(ENTRIES SUPPLIED Opens)
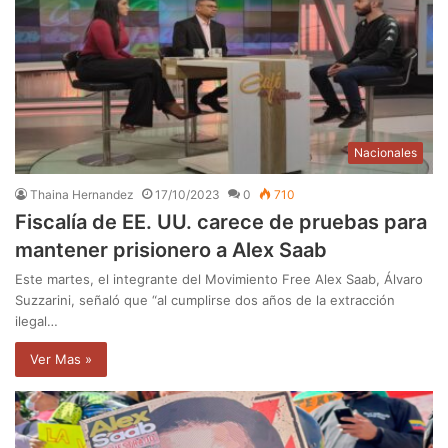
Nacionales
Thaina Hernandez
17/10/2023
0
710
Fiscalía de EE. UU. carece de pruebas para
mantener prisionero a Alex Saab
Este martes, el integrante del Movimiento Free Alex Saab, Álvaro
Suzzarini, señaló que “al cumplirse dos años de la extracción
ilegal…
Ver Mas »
(ENTRIES SUPPLIED Closes)
* WHAT YOU ARE ASKED TO DO
The records must appear again word for word, though none of their pictures should.

* YOUR SOLUTION
Nacionales
Thaina Hernandez
17/10/2023
0
710
Fiscalía de EE. UU. carece de pruebas para
mantener prisionero a Alex Saab
Este martes, el integrante del Movimiento Free Alex Saab, Álvaro
Suzzarini, señaló que “al cumplirse dos años de la extracción
ilegal…
Ver Mas »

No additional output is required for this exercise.